Cooking with Wine

Cooking with WineIf a recipe calls for wine, it is not advisable to substitute a cooking wine found on the grocery store shelf. The manufacturer must by law make the alcoholic cooking wines undrinkable by infusing them with large amounts of strong flavoring ingredients, such as salt or MSG. These additions throw recipes based on regular wine out of balance.

As a rule of thumb, use a wine you would drink for cooking. (Most recipes don't call for a whole bottle, and you'll want something to do with the leftovers!) For help selecting a specific wine for cooking, ask our Wine Specialists at our Eagan, Oak Park Heights, Uptown and Woodbury markets.

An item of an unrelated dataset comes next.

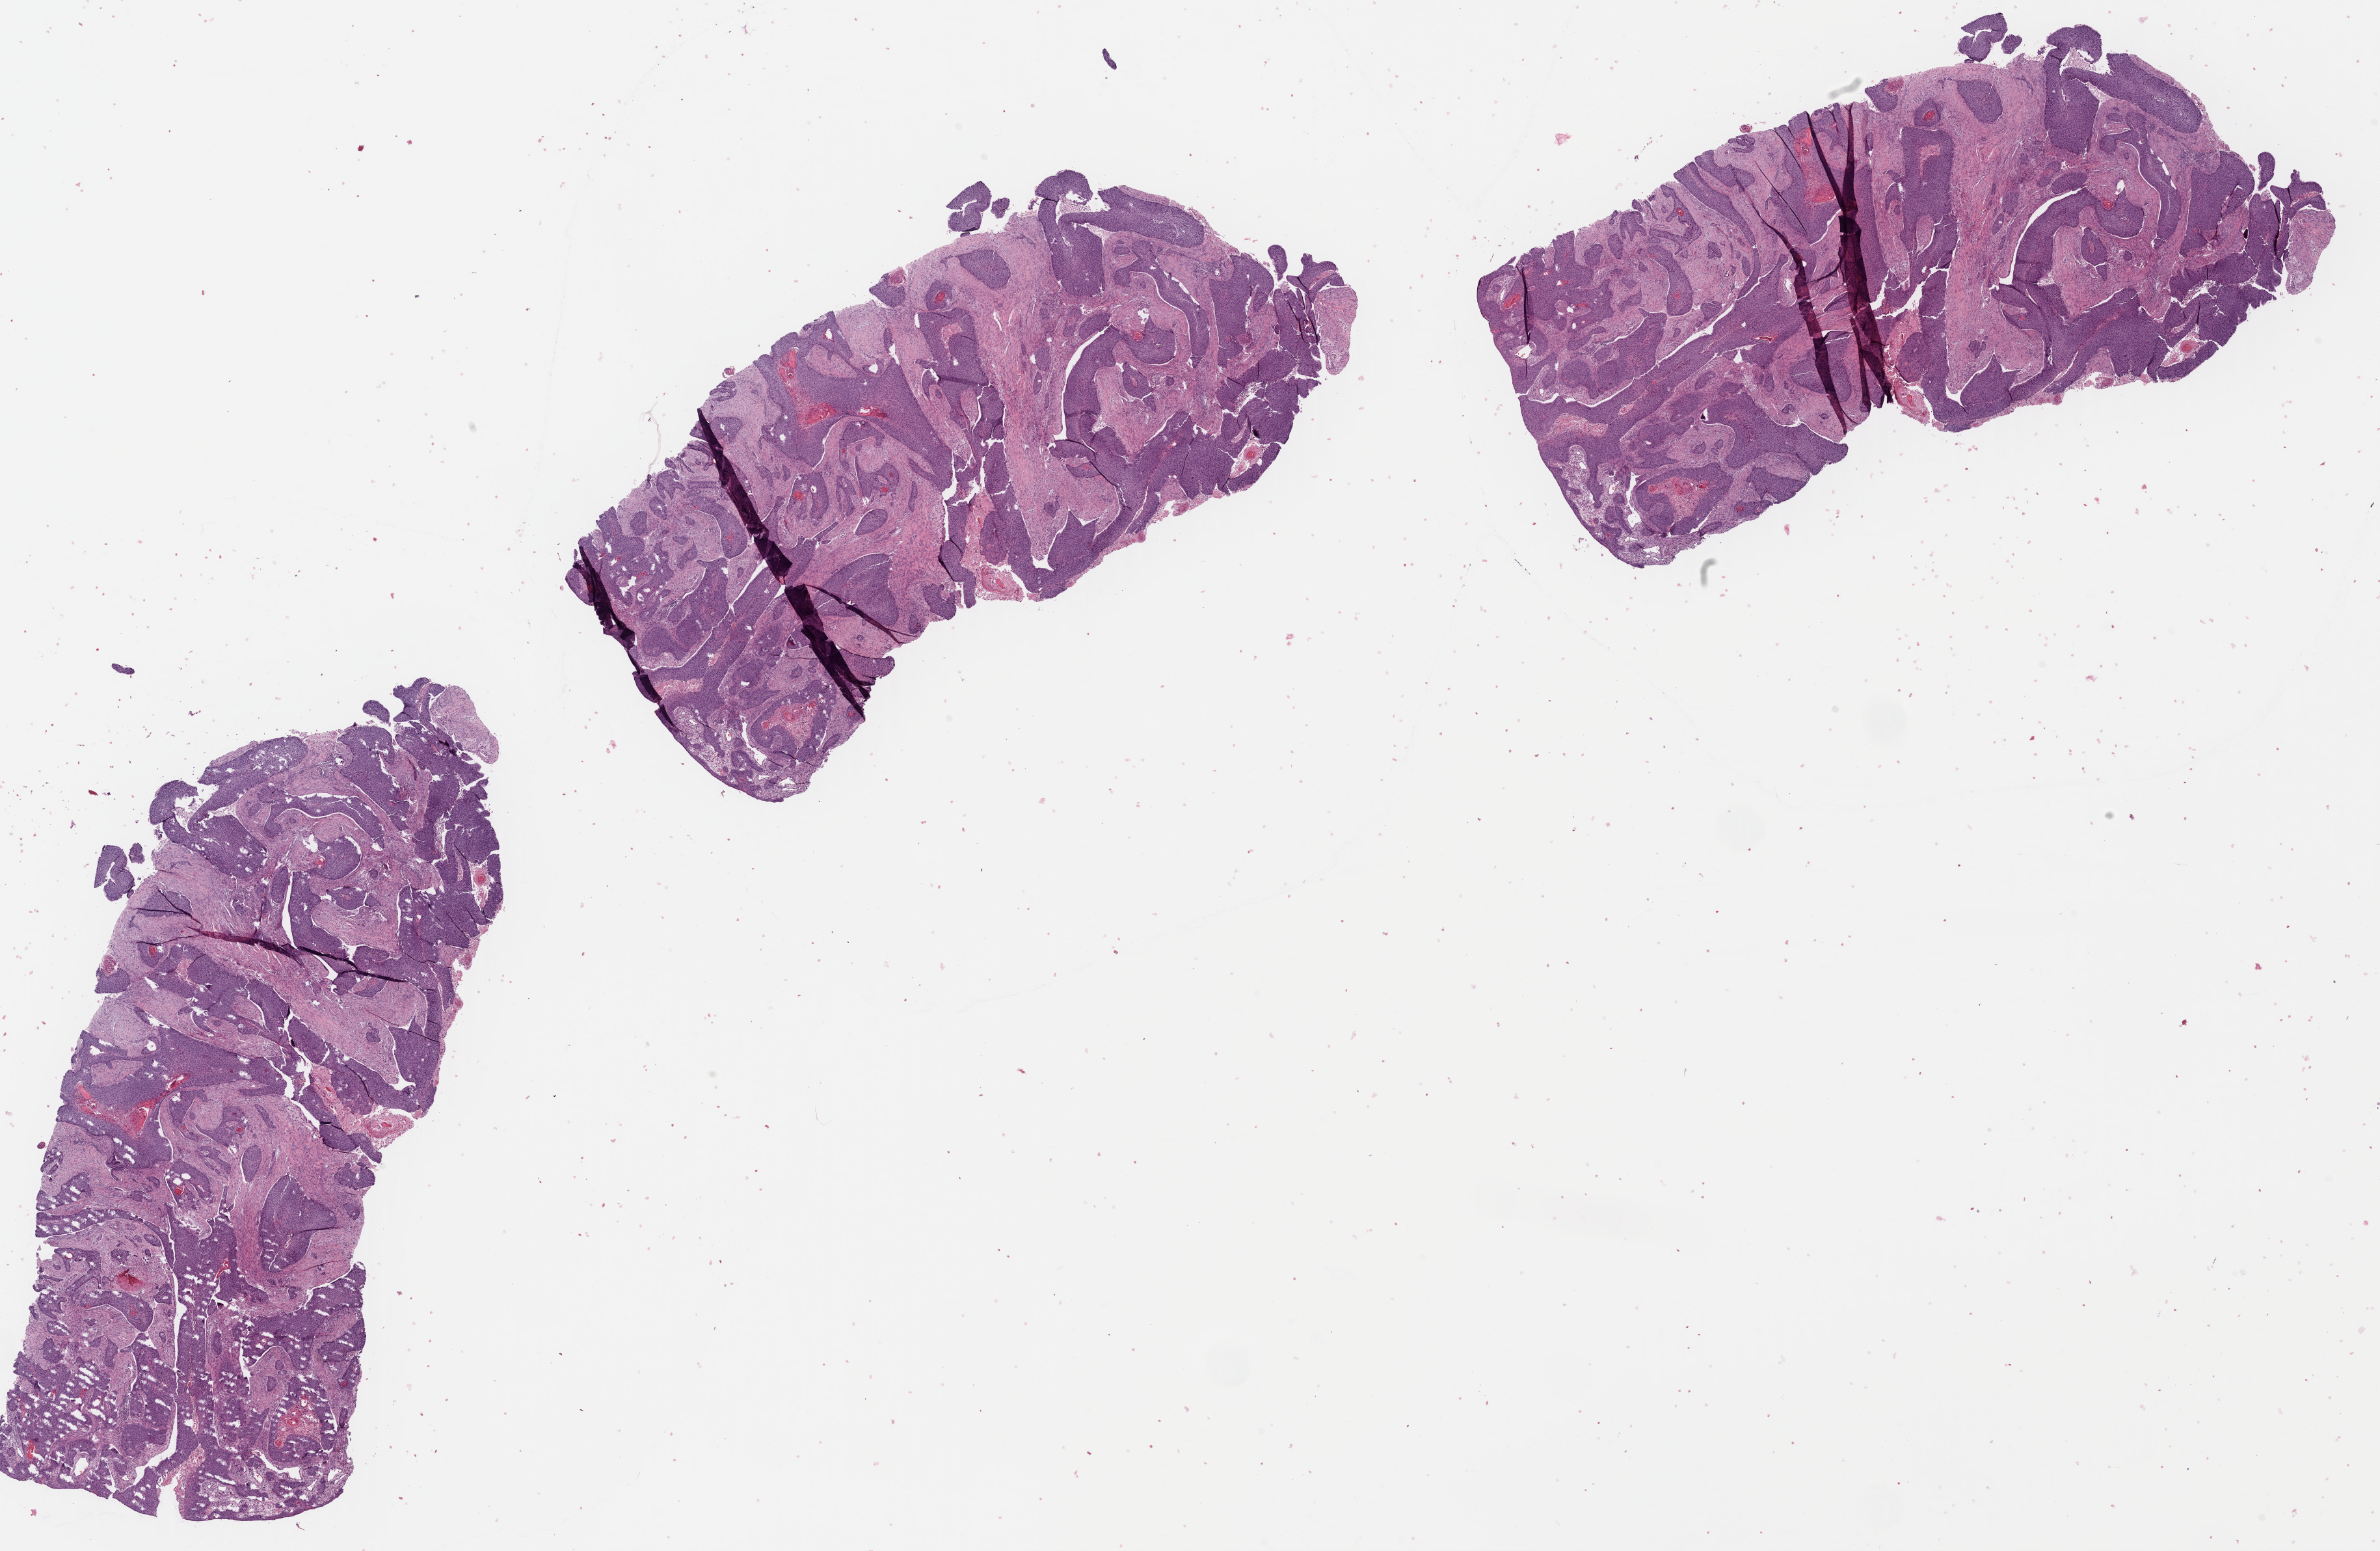
Digitized H&E tissue section (whole slide), shown as a low-resolution overview of the whole scanned area (about 28.8 x 18.7 mm, slide scanned at 40x). Formalin-fixed paraffin-embedded (FFPE) diagnostic section. Primary tumour sample from the esophagus. Patient: male, age at initial diagnosis 51 years. Histologic grade: G1 (well differentiated).
Pathologic diagnosis: Squamous cell carcinoma, NOS. TNM: T2 N0 MX. AJCC pathologic stage: IB (7th edition).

Many recipes – especially those for popular winter dishes such as soups, stews, sauces, braises and the like – call for dry (as opposed to sweet) wines. Here are some suggestions by type:

Dry Reds:
Cabernet Sauvignon
Pinot Noir
Zinfandel (may also be fruity – ask your Wine Specialist)

Dry Whites:
Sauvignon Blanc
Chenin Blanc


If you cannot or choose not to cook with alcohol, don't just substitute water in recipes calling for wine. Water lacks acidity and your recipe will end up tasting "flat" (lacking in overall dimension). Instead try substituting using equal parts water and fresh fruit juice (fresh squeezed lemon for white wine, unsweetened red grape or cranberry juice for red). You may also want to add a splash of high-quality rice or balsamic vinegar to temper sweetness.